The focus on consumer hardware and business services mirrors Amazon’s strategy in the United States; it’s a sound strategy in most markets, but not in China. The company failed to foresee a shift in the Chinese regulatory environment.
Amazon’s strategic pivot to high tech in China thrust itself into the jaws of the Chinese Communist Party (CCP) regime. China’s cybersecurity laws enacted in 2017 presented a huge challenge to technology firms, including Amazon. The laws gave the CCP unprecedented access to user data, requiring technology companies to censor their Chinese websites, store customer data locally, and grant Beijing authorities access to their secured data.
Late last year, Amazon sold its physical server business in China. The official reason given by the company was that the CCP prohibited foreign companies from owning or operating certain underlying technologies.
An Oct. 4, 2018, Bloomberg report found that servers manufactured in China for Elemental Technologies, a company acquired by Amazon in 2015, had microchips planted into them that could let hackers enter any network that these machines were part of. “The chips had been inserted during the manufacturing process, two officials say, by operatives from a unit of the People’s Liberation Army,” according to the Bloomberg report. Amazon has since denied the allegations in the story.
Despite the challenges, Amazon continues to operate AWS in China today.
Nevertheless, the technological, operational, and regulatory challenges have diverted significant resources away from Amazon’s Chinese e-commerce business during this time. Despite a sizable market share several years ago, in recent periods Amazon’s domestic e-commerce business has ceded market share to Alibaba and more recent entrants such as JD.com and VIP.com, which sold cheaper products. Amazon’s earlier advantages were further eroded after domestic rivals have increased their policing of counterfeit products.

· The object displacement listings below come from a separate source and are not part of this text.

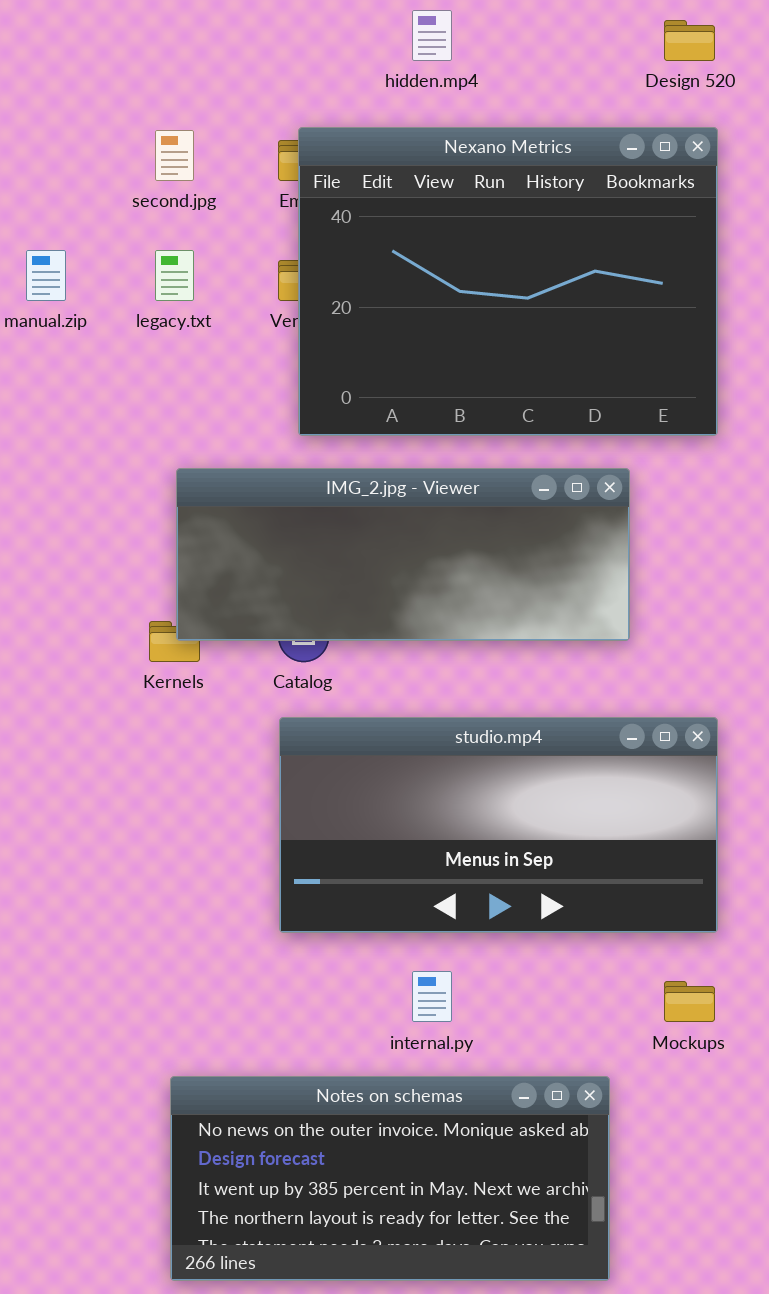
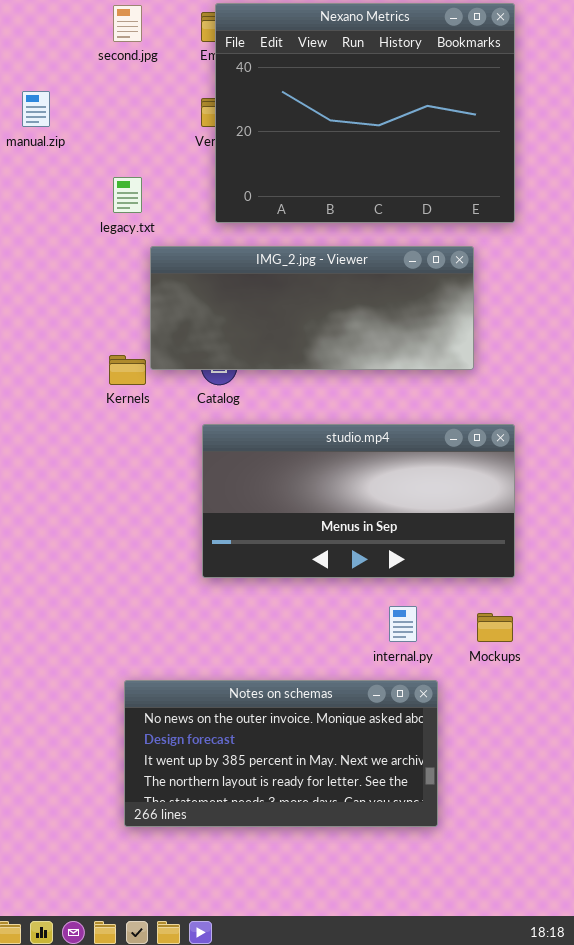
legacy.txt: [155,250,194,301] -> [113,177,142,213], moved
IMG_2.jpg - Viewer: [176,468,630,641] -> [150,246,474,370], moved
internal.py: [412,971,452,1022] -> [389,606,417,642], moved

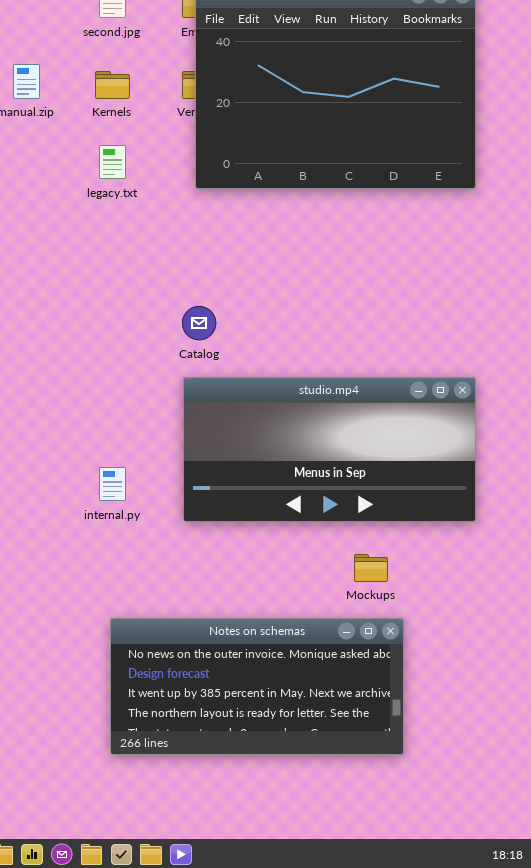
IMG_2.jpg - Viewer: [150,246,474,370] -> none, closed
Kernels: [109,355,146,385] -> [95,71,130,99], moved
internal.py: [389,606,417,642] -> [99,467,126,501], moved
Mockups: [477,613,513,642] -> [354,554,388,582], moved

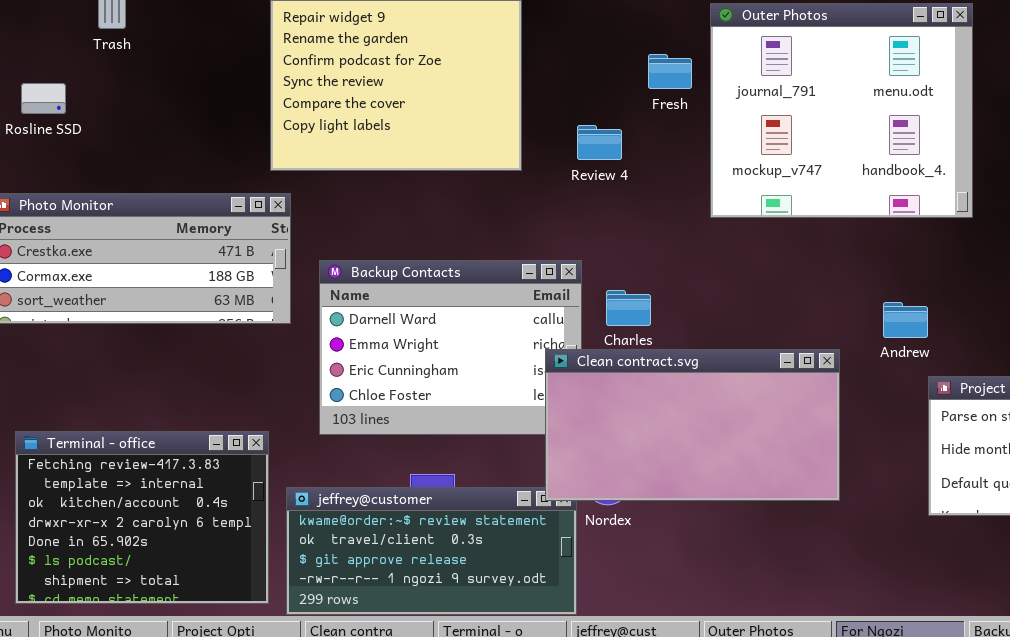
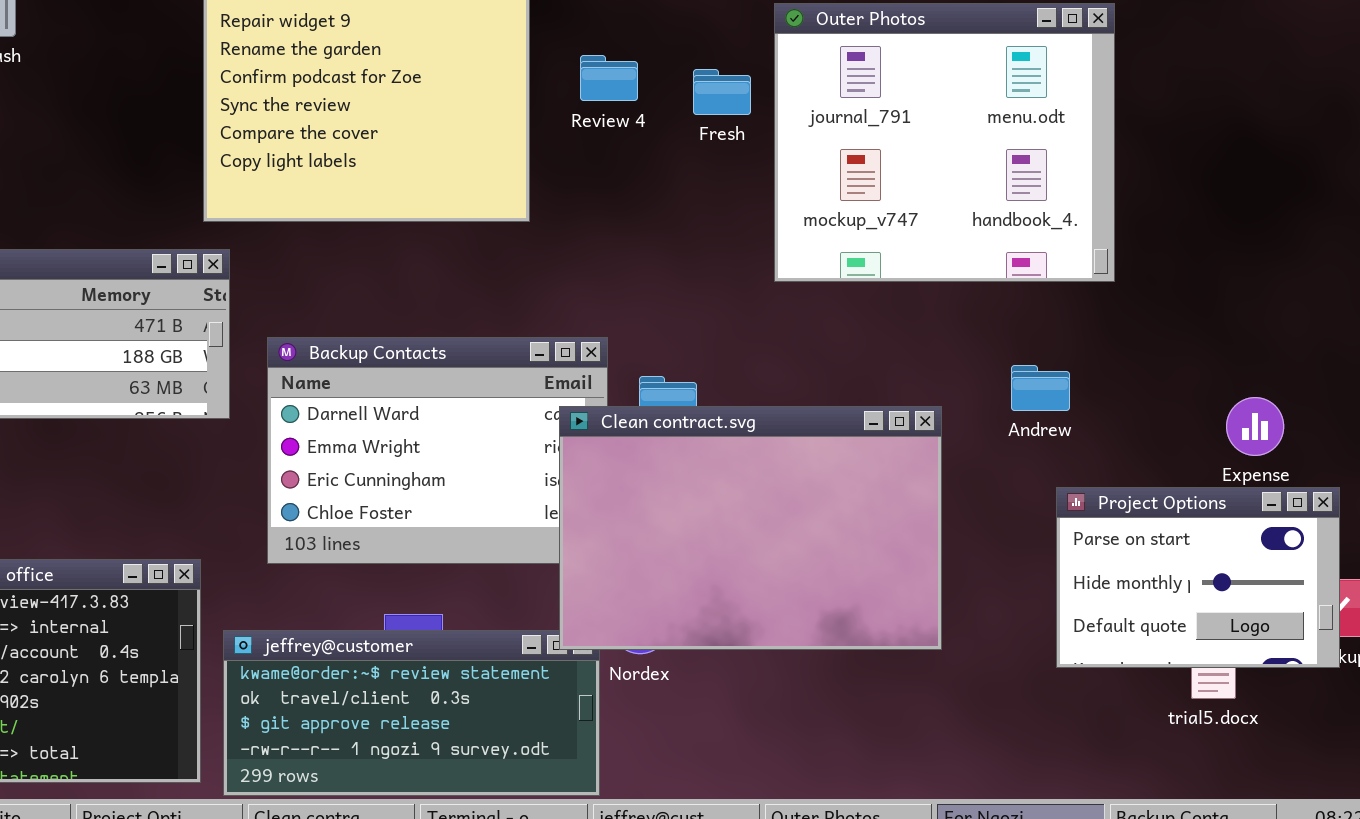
Review 4: [577,125,622,160] -> [580,55,638,101], moved
Andrew: [883,302,928,338] -> [1011,365,1070,411], moved
Clean contract.svg: [545,349,840,501] -> [559,406,942,650], resized

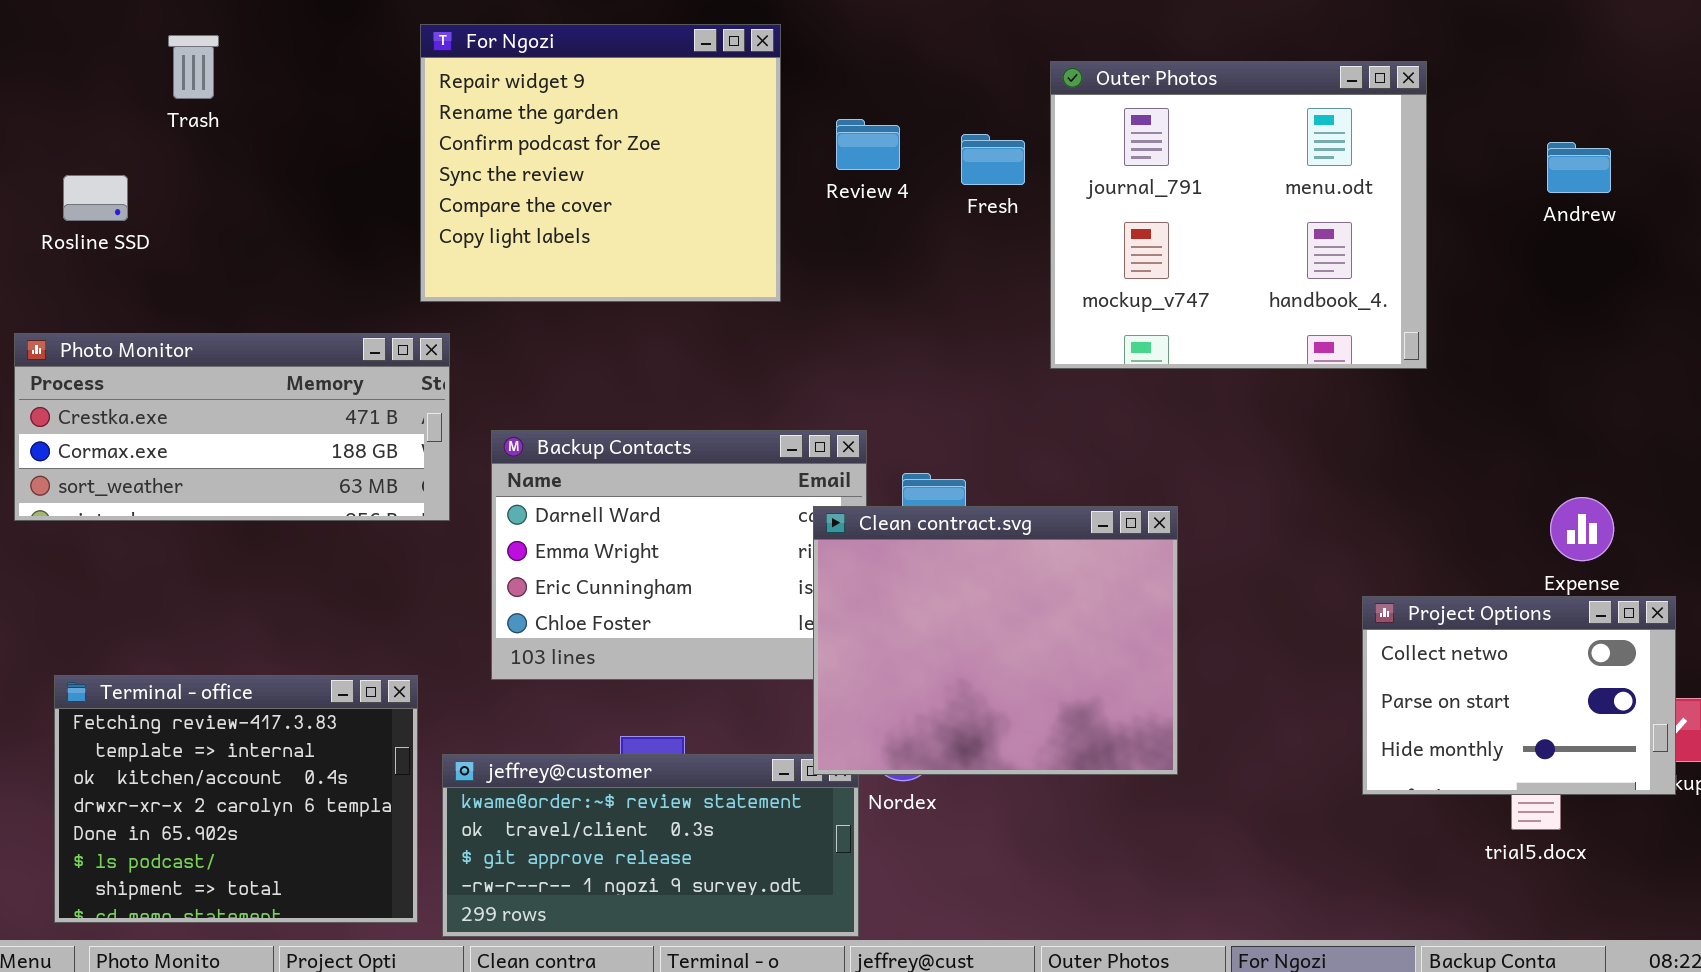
Andrew: [1011,365,1070,411] -> [1547,142,1611,193], moved
Clean contract.svg: [559,406,942,650] -> [813,506,1178,775], resized
Project Options: [1056,487,1340,668] -> [1362,596,1676,795], scrolled up 1 row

Increased Chinese nationalism also played a part in Amazon’s decline.
In 2011, 85 percent of Chinese consumers said they preferred foreign brands over domestic brands, according to an April 18 Wall Street Journal report, citing data from the China Market Research Group. Merely two years later by 2016, 60 percent of respondents said they preferred domestic brands over foreign ones.
One reason for this is Chinese domestic products have seen their quality improve over the last ten years due to increased competition both locally and internationally.
Another reason is state mandated. “Buy Chinese” is a tangible policy encouraged by the CCP regime through online and newspaper editorials. On Chinese social media, there are videos of Chinese consumers smashing their Apple iPhones and criticizing those who frequent KFC.
In a tough market backdrop even for well-heeled multinational corporations, U.S. startups likely won’t stand a chance.